2003 entry daha
  • ikili ilişkiler, aile, arkadaşlık, kişinin kendini bulma evrelerini anlatan hayatımda izlediğim en güzel dizi.
    anne olmak, fedakar olmak, bencil olmak, ergen olmak, sevgili olmak, sadık olmak, sadık olamamak, yaşadığın hayata mecbur bırakılmak, ya da mecbur bırakıldığın hayata karşı direnmek, geçmişi geride bırakabilmek, yeniliklere açık olmak, değer görmemek, anlaşılmamak, anlaşılmadığını hissettiğin anda birden bire bir yabancının hayatına girerek seni en çok anlayan kişi olması vs vs... ilk izlerken yaşım çok daha küçüktü. çoğu ayrıntıyı fark etmemişim. ya da daha başıma gelecekleri bilmediğim için ders almamış, çıkarım yapamamıştım. sanırım hayatı deneyimledikçe her bireyin farklı hikâyelerinde kendimi buldum. bazı replikler öyle altı çizilesi ki geri dönüp tekrar izledim. tekrar izledim...
    çalan her şarkı daha dikkatimi çekti. her hayal kırıklığı daha tanıdık, her üstesinden gelme daha umut vericiydi.

    mesela bir bölümde özel gün, ailenin bir arada olmasının önemi dayatması yapıldığında claire'in bir tercih yapması gerekti. anne ruth, kendini baskı altında hissetmeyip çok önemli gördüğü o yere gitmesini söyledi. o gece ruth 60 yıllık hayatının en keyif aldığı, eğlendiği gecesini yaşadı. claire, kendini keşfetti, kendinin ve yapabileceklerinin farkına vardı, dünyanın daha iyi bir yer olduğuna belki de ilk kez inandı. sonuç olarak o gece birlikte geçirmeseler bile müthiş mutlu oldular. ruth onun yokluğuna gönül koymadı, aksine kızı için sevindi. ertesi gün bu mutlulukla claire annesine ilk defa adım atıp o günü beraber geçirmek istediğini, doğum günü hediyesi olarak kabul etmesini söyledi.
    kişiler birbirinin hayatına müdahale etmeyip özgür bırakıp anlamaya çalıştıkları zaman, herkes kendi nezdinde mutlu olduğu için bunu hayatlarına da yansıtıyor.
    neden bu sahneye bu kadar gevezelik ettim? çünkü özlemini çektiğim bir şeydi.
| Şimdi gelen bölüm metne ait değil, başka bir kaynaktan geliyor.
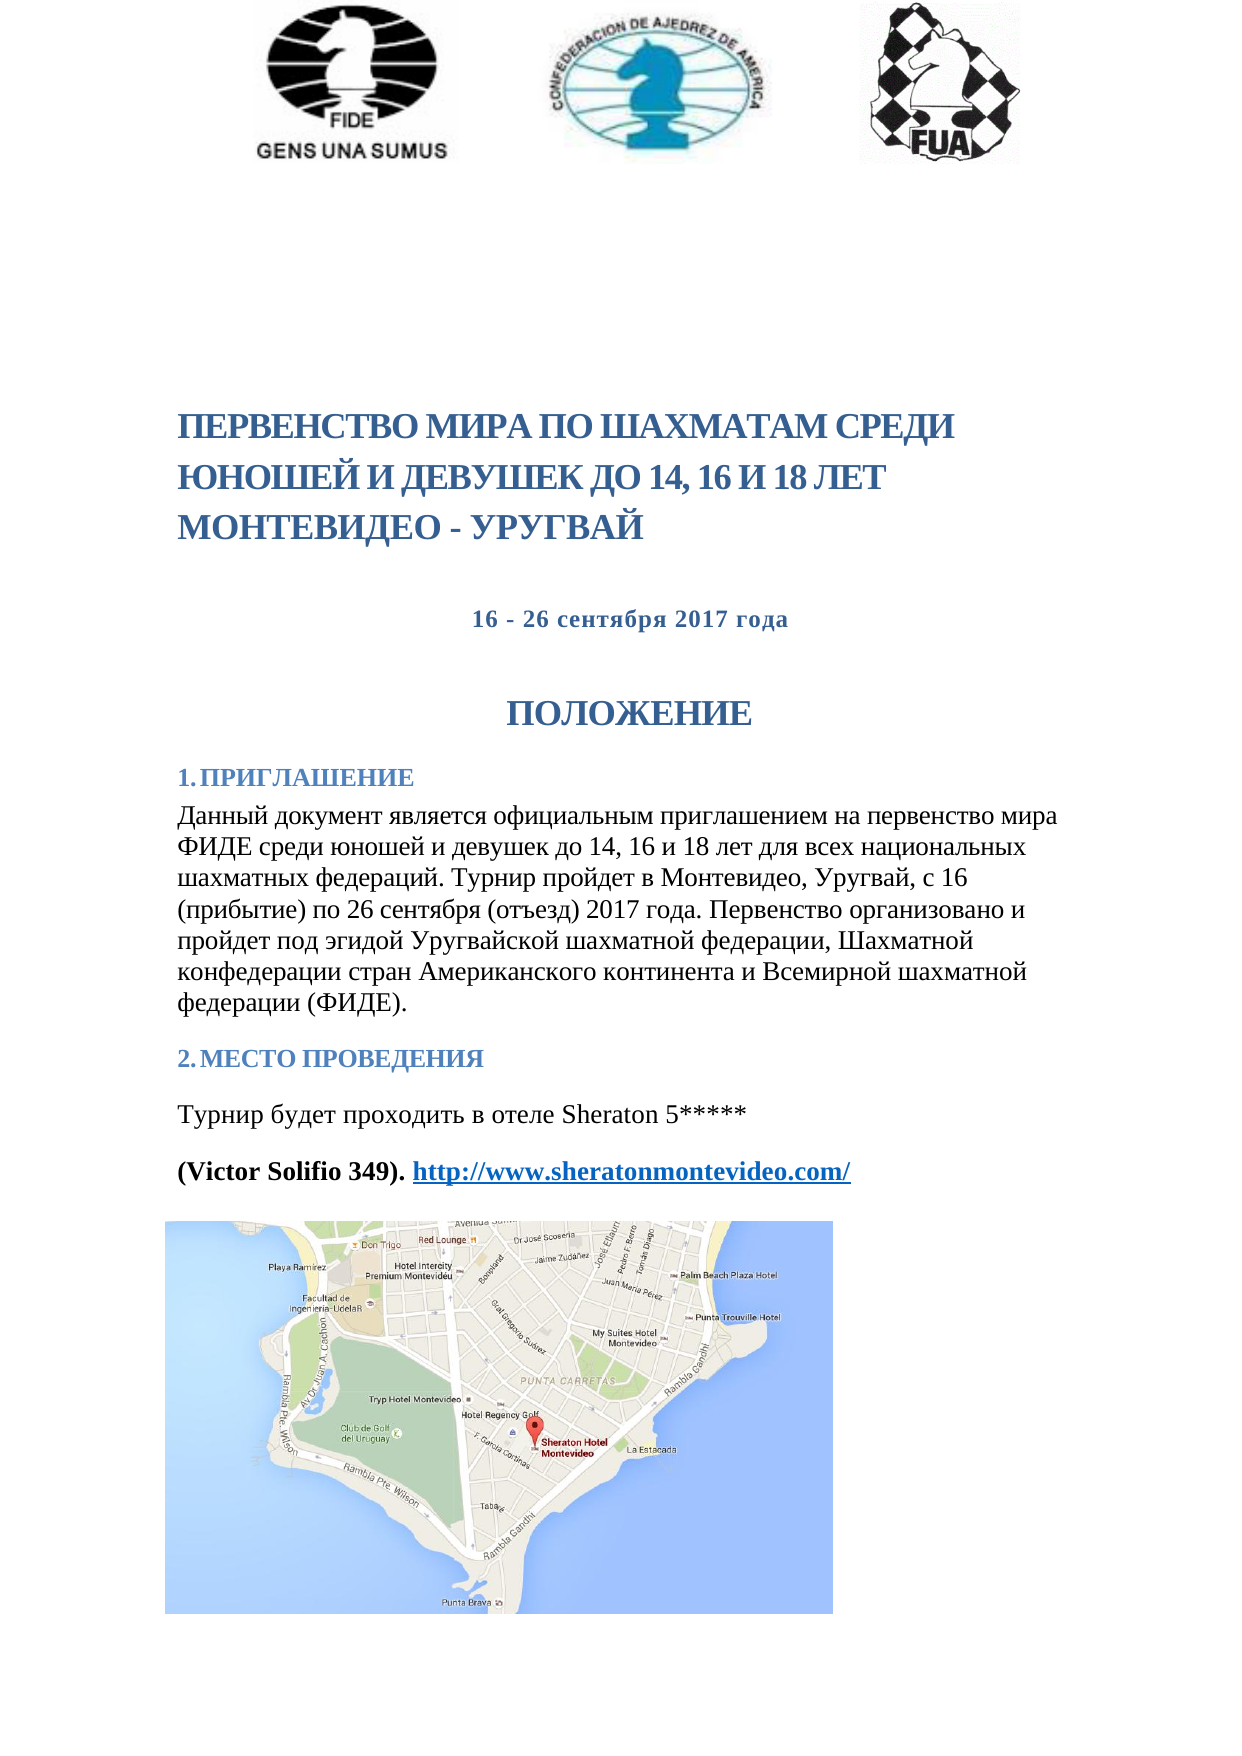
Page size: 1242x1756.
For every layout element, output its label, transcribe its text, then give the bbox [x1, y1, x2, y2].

text ПЕРВЕНСТВО МИРА ПО ШАХМАТАМ СРЕДИ ЮНОШЕЙ И ДЕВУШЕК ДО 14, 16 И 18 ЛЕТ МОНТЕВИДЕО - УРУГВАЙ [177, 405, 993, 547]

    daha birçok bölümün birçok sahnesi için destanlar yazabilirim ama okuyamadım kardeş durumum yoktu olayına vardırmak istemiyorum.
  • nate: ruh eşi nedir onu bile bilmiyorum? sen biliyor musun?

    ari: seni olabildiğince “sen” kılan kişi. belki de ruh eşi senin ruhunu olgunlaşmaya zorlayan kişidir. olgunlaşmak her zaman iyi gelmez insana.